======== Texto selecionado ========

Vemos a jovem Margaret (Alexandra Roach), filha de um quitandeiro do interior da Inglaterra, desde cedo demonstrando ter um temperamento combativo, disposta a desafiar convenções e ser bem mais do que uma mera dona de casa da classe média. Ao contrário da maior parte das jovens de sua geração, que conformam-se com o previsível futuro de se casarem e constituirem família, ela quer mais: vai estudar em Oxford e também ambiciona uma carreira política.

Acima do tom

Ironicamente, é justamente quando Meryl Streep assume o papel de Margaret, que aos poucos vai alcançando proeminência no Partido Conservador da Grã-Bretanha, que o filme sai dos trilhos. A atriz norte-americana está excelente como a Margaret Thatcher idosa, mas um tanto acima do tom quando a encarna na meia-idade, nos anos que antecedem sua ascensão ao cargo de primeira-ministra e durante o período de 11 anos em que esteve no cargo de chefe de go­­verno do Reino Unido, entre 1979 e 1990.

Esse desalinho entre papel e atriz se dá muito menos por inadequação do que em decorrência de um roteiro mal costurado, que não dá conta de narrar com clareza e complexidade a trajetória política de Thatcher, bastante única. Sabe-se que ela é oriunda da classe trabalhadora, mas tem posturas conservadoras, colocando-se contra os movimentos sindicais dos anos 1980 e a favor do Estado mínimo. Também é mostrado, ainda que muito superficialmente, seu dilema frente ao IRA (Exército Republicano Irlandês) e outras organizações terroristas que executaram vários atentados durante sua administração, inclusive contra sua vida. Nada é dito, contudo, sobre os motivos ou as circunstâncias desses ataques.

======== Material fornecido ========

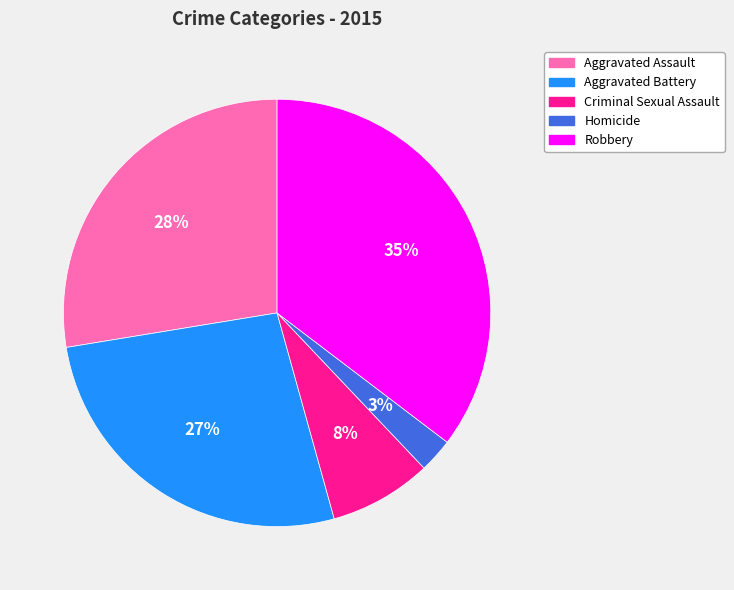

Which category has the biggest portion of the pie?

Robbery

========

▶ Tarefa A
Indique se cada afirmação abaixo concorda com o texto selecionado, respondendo sim ou não e citando literalmente as palavras do texto que decidem a questão.
(i) Margaret é filha de um quitandeiro do interior da Inglaterra.
(ii) Segundo a crítica, o desalinho entre papel e atriz se deve principalmente à inadequação de Meryl Streep.
(iii) O filme não explica os motivos dos atentados sofridos durante a administração de Thatcher.
▶ Tarefa B
Responda às perguntas abaixo com base no texto selecionado.
(i) Qual atriz interpreta a jovem Margaret?
(ii) Onde Margaret vai estudar?
(iii) Contra quais movimentos Thatcher se coloca?

▶ Resultado da tarefa A
(i) Sim: "filha de um quitandeiro do interior da Inglaterra".
(ii) Não: "se dá muito menos por inadequação do que em decorrência de um roteiro mal costurado".
(iii) Sim: "Nada é dito, contudo, sobre os motivos ou as circunstâncias desses ataques."

▶ Resultado da tarefa B
(i) Alexandra Roach.
(ii) Em Oxford.
(iii) Contra os movimentos sindicais dos anos 1980.